This morning’s early morning fog over the Monterey Peninsula prompted my nostalgia for 607 trolley buses. Go figure: today is New Years Eve, and so is time for some Auld Lang Syne, or nostalgia for good old days. So, although I can recall some very frolicsome New Years Eves, I am getting off on old London buses…
Between 1959 and 1966, I commuted to Southall Grammar School, some 5 miles along the Uxbridge Road between Acton and Southall on the London Transport 607 trolley and later the 207, bus line. Trolleys were double decker buses powered from overhead cables- like those shown in a little nostalgic video here – see the bit between 0:57 and 2:22 for the route I traveled. The trolleys traveled between Acton, through the green fields and horse chestnut trees of Ealing Common, the busy shopping districts of Ealing Broadway and West Ealing; the calm fields beside the River Brent (with the magnificent nearby viaduct built by Isambard Kingdom Brunel, supporting the Great Western Railway) and the mental hospital (“loonie-bin” or lunatic asylum) at Hanwell. After my own mother was committed to a mental hospital north of London, the Hanwell loonie bin was a sad memoir to pass every day.
Oh, right, – the Auld Lang Syne bit… This morning I vividly recalled chilly smoggy winter mornings, waiting for the 607 trolley. Eventually not one but several of them would come lumbering through the murk like a whirring herd of red elephants. In the early 1960’s the overhead lines came down and the lumbering trolleys were replaced by less-lumbering Routemaster diesel buses, on the same route but renumbered 207. They traveled in herds too, but could at least overtake each other.

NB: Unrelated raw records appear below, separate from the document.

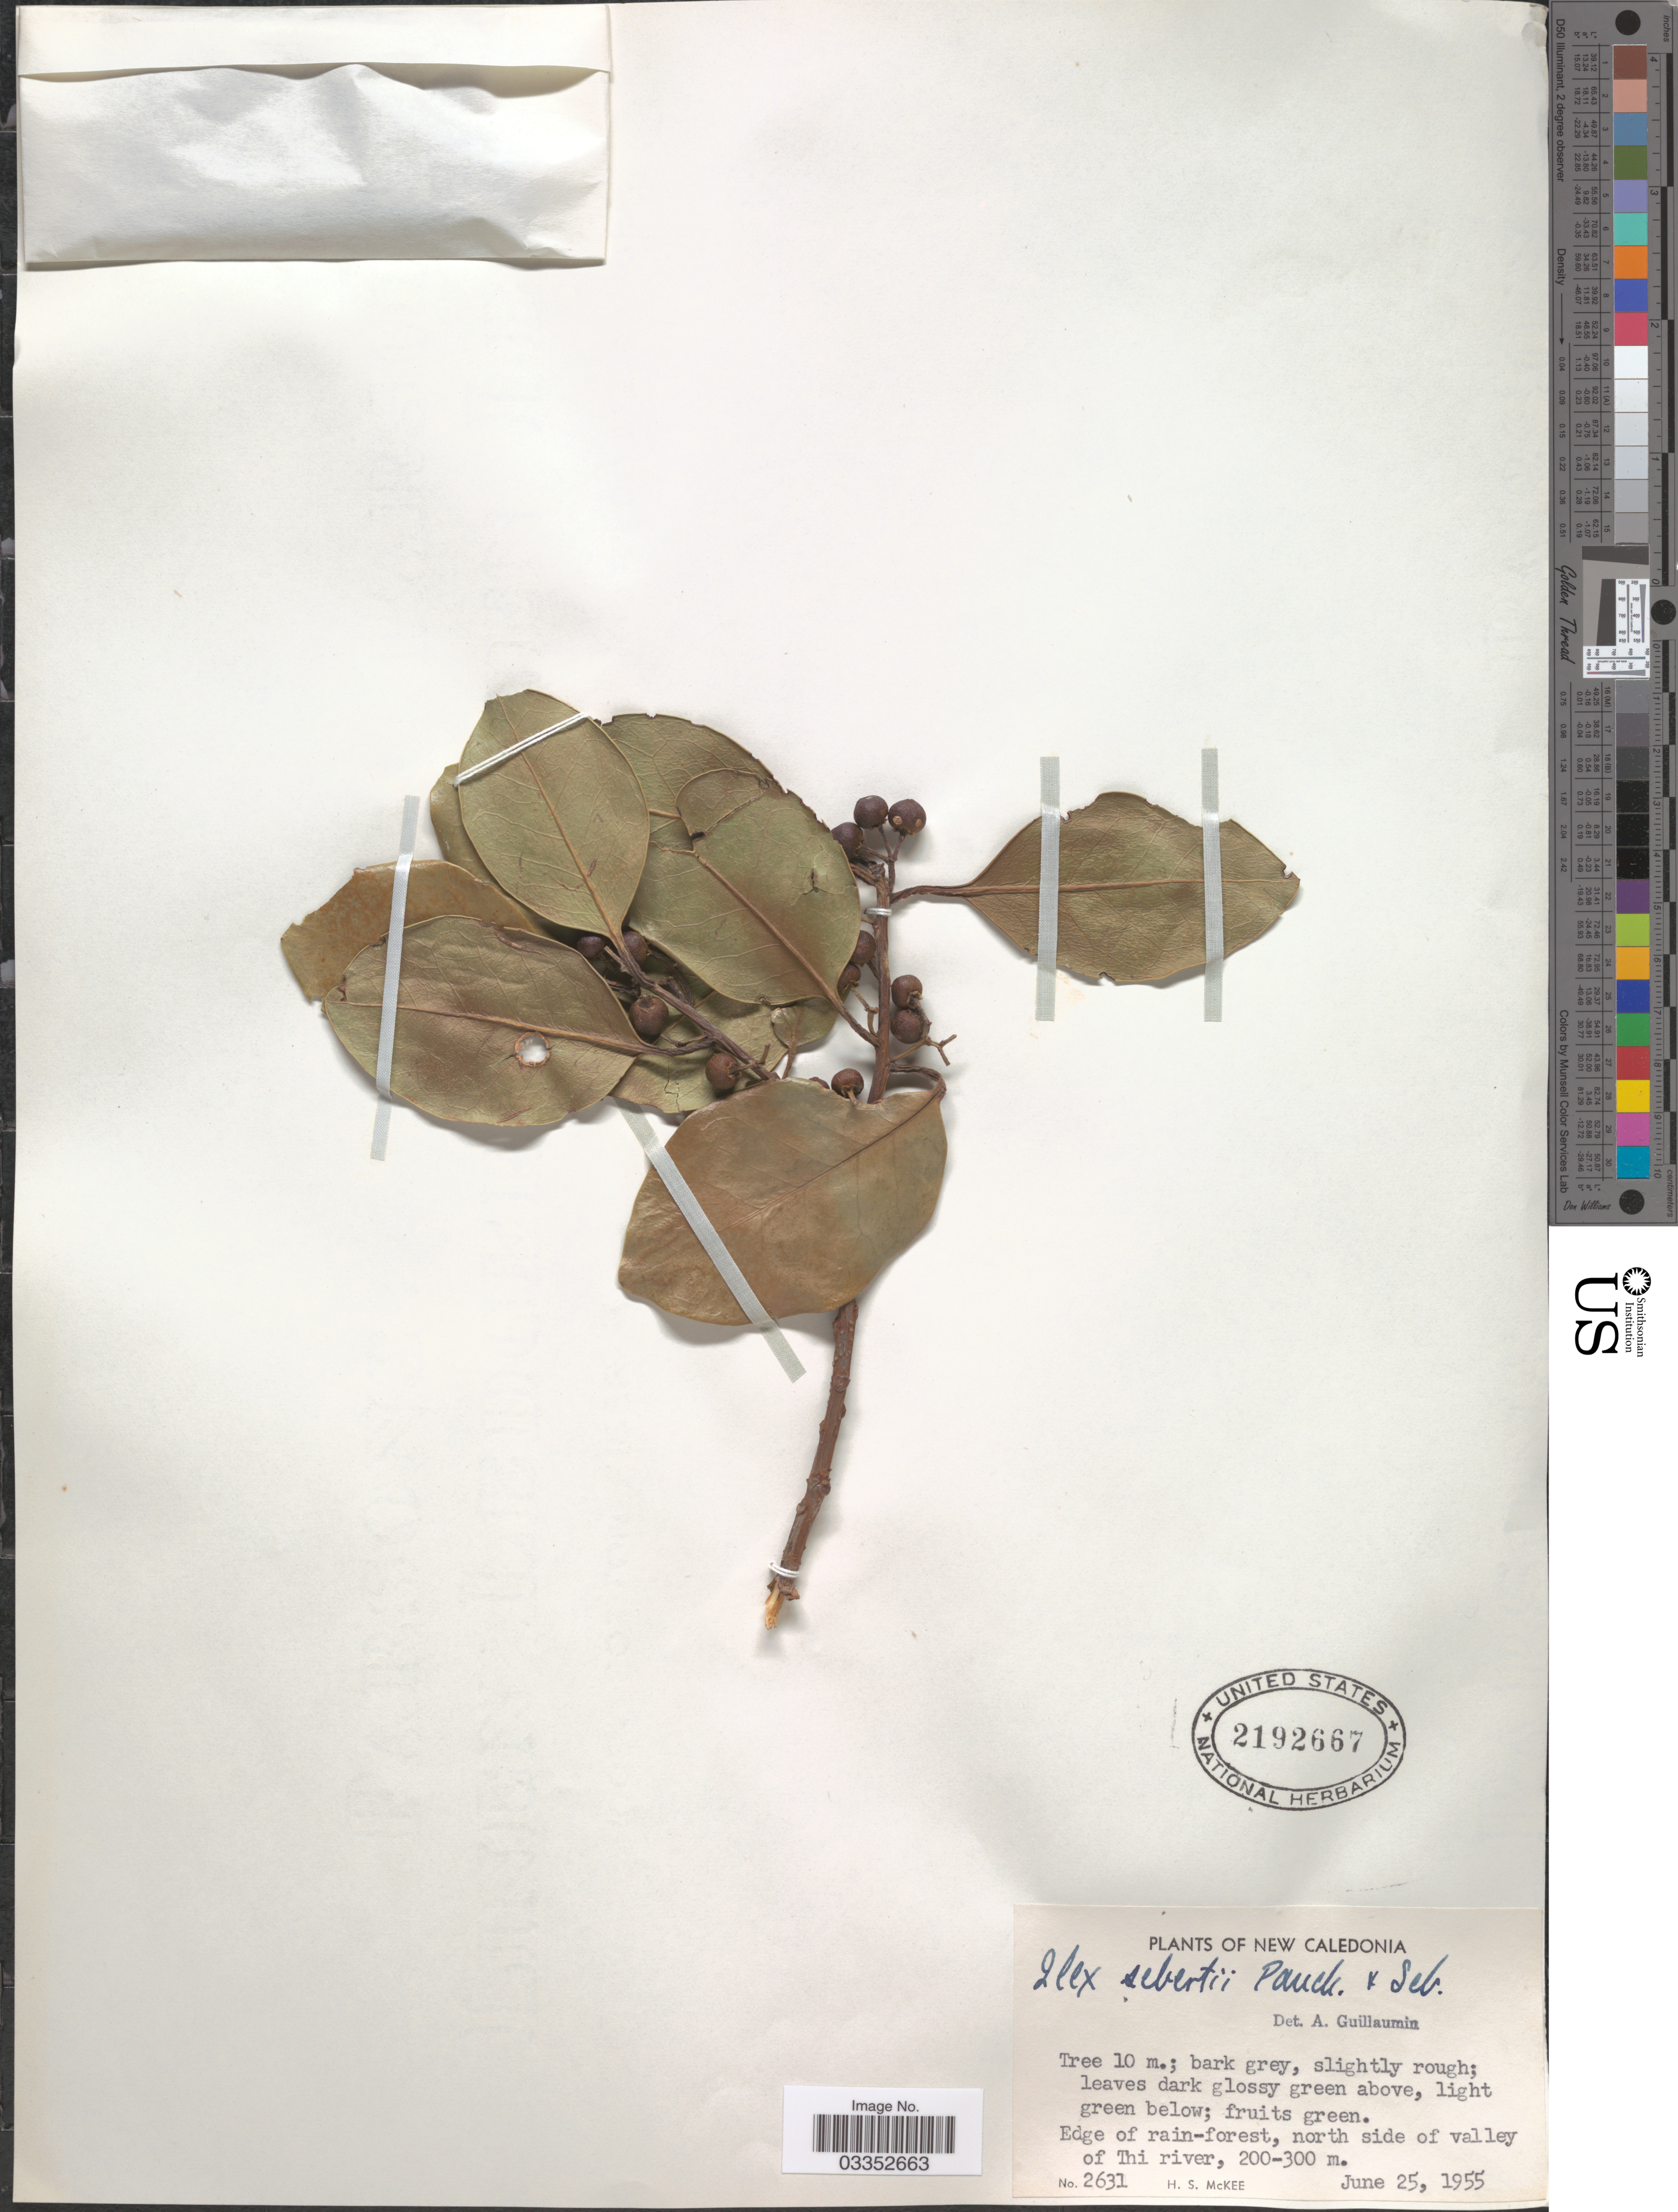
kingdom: Plantae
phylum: Tracheophyta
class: Magnoliopsida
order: Aquifoliales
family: Aquifoliaceae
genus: Ilex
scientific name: Ilex sebertii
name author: Pancher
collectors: H. S. McKee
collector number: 2631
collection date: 1955-06-25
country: New Caledonia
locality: Edge of rain-forest, north side of valley of Thi river.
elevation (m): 200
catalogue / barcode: US 2192667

The buses were staffed by a driver and a conductor. The driver lived in his own isolated compartment. The conductor was generally a uniformed man, equipped with a handle-operated ticket printing machine, and often an over-abundance of authority. Or so it seemed at 11 years of age.
As I got older and taller, the conductors got shorter and less scary. Being a conductor must have been a heck of a difficult job; scores of yelling kids poured on and off the buses along the routes, scrambling up the narrow stairs to the upper deck; shoving and swearing and, if we could get away with it, leaping from the stairs to grab the rear platform pole and swinging 360 revolutions around the poles. Pride of place on the buses was in the front seats at the top of the bus. Smoking was allowed there; although not for kids. Well, not little kids. We big kids could puff; and bluster; and yell brave insults at other school kids through the open windows; and throw paper airplanes. But it was forbidden to bang on the floor – the conductor was the only person allowed to signal the driver to stop and start the bus by stamping his feet. If we kids stamped on the floor above his head, it was an assured way to abruptly stop the bus; meet the pissed off driver, and be thrown off the bus.
I did a lot of my growing up on those buses, starting out as a shy little chap of 11, scared of just about any other kid who shoved himself onto the same seat as me. I progressed to cockiness and bluster, then to learn some tact and civilty, and eventually reverted to shyness of a sort- becoming a quiet reader. That was after my regular bus mates had had to leave school at age 15, and I had to study harder to ensure that I could manage to stay at school.
The 5 mile journey to Southall was unusually long for London school kids yet many of my Southall Grammar School class mates traveled long distances to the school too. The school was set in the middle of community that was gradually becoming rich with Asian immigrants. The school population was several hundred when I left in 1966, but there were only a handful of East Asian students. I gradually came to think I was part of an overt effort to populate the school with imported white kids so that there would be no room for the local Indian and Pakistani kids. It was that increasing discomfort when I was about 16 or 17 in realizing the racial disparity at the school, that eventually became a large factor in me wanting to explore other parts of the world to find less racial discrimination. Nowadays the school, renamed Villiers High School, is populated by many Asian children.